Z41%20McClicky%20relative%20output.png


In two of the comparisons, the Z41 and the McClicky perform very similarly, with the output of the McClicky equipped light being, on average, only about 1.5% higher than with the Z41 on the same light (σ ≈ 3.6%), with the Z41 outperforming the McClicky in 4 of 10 readings.

However, in one of the comparisons, the difference between the two tail caps is significant. Why is that? It seems strange that a switch comprised of a spring and a chunk of aluminum could perform so badly. What, exactly, caused the results?

Possibilities include:

Experimental error. Perhaps the readings were incorrect. The Z41 might not have been screwed down completely, making less than optimal contact with the flashlight body and/or cell. Maybe there was a small piece of debris preventing good contact. Perhaps the host and Z41 were significantly warmer when the Z41 was tested than when the McClicky was tested.

Battery length. The tests were done using a SureFire 6P, which, in conjunction with the Z41, was designed specifically for two times CR123A cells. These two cells combine for a 69 mm length. I was unable to find the length for an AW IMR18650 cell, but an AW P18650 has a length between 67.9 and 68.5 mm. Without a protection circuit, I would expect the IMR cell to be slightly shorter. The Z41 may simply not get as much contact with the IMR18650 as it does with the primaries it was designed for.

Damaged or faulty Z41. It could be that the tail cap used had a spring that had been shortened slightly from heat in high current applications, rendering it unable to get optimal contact between the spring and the cell.

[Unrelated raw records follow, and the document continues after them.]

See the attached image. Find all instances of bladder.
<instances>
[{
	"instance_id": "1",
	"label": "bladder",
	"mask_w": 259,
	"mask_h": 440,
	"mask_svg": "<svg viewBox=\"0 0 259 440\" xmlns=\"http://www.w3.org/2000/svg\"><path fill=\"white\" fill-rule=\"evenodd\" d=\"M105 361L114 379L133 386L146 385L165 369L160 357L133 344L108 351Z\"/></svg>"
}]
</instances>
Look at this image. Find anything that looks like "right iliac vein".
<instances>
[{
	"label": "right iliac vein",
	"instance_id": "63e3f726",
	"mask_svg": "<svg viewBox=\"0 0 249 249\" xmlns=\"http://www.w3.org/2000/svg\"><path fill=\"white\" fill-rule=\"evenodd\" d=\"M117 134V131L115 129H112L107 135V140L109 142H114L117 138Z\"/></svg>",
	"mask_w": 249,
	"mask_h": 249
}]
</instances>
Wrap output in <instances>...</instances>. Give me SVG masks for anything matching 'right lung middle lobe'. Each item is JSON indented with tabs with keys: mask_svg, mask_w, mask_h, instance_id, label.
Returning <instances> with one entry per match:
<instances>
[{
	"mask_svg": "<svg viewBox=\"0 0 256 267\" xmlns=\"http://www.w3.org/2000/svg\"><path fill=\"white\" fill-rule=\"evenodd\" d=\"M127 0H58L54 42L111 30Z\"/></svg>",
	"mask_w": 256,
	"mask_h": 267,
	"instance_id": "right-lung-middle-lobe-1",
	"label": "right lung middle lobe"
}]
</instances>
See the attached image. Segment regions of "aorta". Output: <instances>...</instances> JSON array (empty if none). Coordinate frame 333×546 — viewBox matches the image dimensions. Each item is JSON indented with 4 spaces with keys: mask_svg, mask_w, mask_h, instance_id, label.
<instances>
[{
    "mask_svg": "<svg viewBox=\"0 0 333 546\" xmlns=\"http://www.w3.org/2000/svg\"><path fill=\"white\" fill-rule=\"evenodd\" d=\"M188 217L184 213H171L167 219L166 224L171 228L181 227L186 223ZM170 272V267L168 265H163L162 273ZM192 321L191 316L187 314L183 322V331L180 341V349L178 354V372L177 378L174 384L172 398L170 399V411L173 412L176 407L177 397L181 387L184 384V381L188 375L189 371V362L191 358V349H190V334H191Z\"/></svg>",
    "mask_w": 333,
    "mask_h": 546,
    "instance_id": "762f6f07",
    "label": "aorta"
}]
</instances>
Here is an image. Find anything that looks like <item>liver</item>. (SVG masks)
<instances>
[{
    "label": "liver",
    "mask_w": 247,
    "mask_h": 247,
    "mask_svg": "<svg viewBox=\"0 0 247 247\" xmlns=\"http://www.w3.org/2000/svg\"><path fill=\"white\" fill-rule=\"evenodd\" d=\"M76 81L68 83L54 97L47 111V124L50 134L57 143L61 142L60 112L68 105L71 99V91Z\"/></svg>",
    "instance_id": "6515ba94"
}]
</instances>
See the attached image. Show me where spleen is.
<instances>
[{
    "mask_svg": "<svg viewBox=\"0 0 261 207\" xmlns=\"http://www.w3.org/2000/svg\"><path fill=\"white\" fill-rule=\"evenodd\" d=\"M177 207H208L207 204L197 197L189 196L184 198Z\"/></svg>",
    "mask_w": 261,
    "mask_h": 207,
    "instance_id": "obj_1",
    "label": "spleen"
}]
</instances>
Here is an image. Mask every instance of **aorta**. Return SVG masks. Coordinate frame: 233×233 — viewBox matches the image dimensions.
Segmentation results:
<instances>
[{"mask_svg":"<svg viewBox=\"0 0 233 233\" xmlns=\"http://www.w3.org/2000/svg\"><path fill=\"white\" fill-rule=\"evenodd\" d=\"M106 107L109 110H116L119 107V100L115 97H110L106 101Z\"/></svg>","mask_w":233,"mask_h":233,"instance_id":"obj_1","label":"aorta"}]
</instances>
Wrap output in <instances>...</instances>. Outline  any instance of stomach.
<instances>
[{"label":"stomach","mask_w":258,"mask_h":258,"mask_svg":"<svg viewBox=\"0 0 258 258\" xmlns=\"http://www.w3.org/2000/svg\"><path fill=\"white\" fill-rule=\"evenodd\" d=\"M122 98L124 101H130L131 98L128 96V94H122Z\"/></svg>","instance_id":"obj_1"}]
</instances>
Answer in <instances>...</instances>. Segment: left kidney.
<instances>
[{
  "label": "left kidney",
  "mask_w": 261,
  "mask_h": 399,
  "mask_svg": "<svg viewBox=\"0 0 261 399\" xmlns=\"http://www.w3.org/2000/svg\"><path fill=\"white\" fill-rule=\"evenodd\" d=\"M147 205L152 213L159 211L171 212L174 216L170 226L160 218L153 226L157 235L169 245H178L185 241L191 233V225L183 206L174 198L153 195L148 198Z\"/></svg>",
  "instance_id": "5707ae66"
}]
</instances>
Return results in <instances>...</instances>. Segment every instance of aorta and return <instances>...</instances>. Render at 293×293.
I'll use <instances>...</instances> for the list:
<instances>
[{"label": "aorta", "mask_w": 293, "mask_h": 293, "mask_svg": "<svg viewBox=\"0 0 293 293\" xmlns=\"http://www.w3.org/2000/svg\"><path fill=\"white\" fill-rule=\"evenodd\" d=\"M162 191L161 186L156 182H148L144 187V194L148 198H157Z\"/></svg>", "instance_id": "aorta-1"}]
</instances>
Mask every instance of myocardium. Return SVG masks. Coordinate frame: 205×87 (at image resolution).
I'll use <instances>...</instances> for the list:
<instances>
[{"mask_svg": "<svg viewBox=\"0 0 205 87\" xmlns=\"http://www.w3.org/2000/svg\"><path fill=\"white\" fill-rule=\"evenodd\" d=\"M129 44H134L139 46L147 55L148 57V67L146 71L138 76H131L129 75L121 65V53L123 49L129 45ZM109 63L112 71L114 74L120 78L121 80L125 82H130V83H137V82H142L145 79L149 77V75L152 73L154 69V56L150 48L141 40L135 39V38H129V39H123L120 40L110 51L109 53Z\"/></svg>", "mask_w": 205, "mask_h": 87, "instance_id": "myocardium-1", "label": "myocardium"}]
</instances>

Too much current. The highest current draws I was able to find in this post for a SureFire approved configuration on the Z41 was 3.7 A, but that was with 4x CR123A cells. While the Nailbender SST-90 drop-in was drawing a current of 4.91 A at the tail, it was from a single 3.6 V cell. Would the performance limits of the tail cap be dictated by current rather than power?

Obviously, multiple factors could have combined to cause the results shown by the test.

The sample size of the comparisons is too small and the results too inconsistent to draw any firm conclusions about the performance of the Z41. The results do, however, raise some interesting questions.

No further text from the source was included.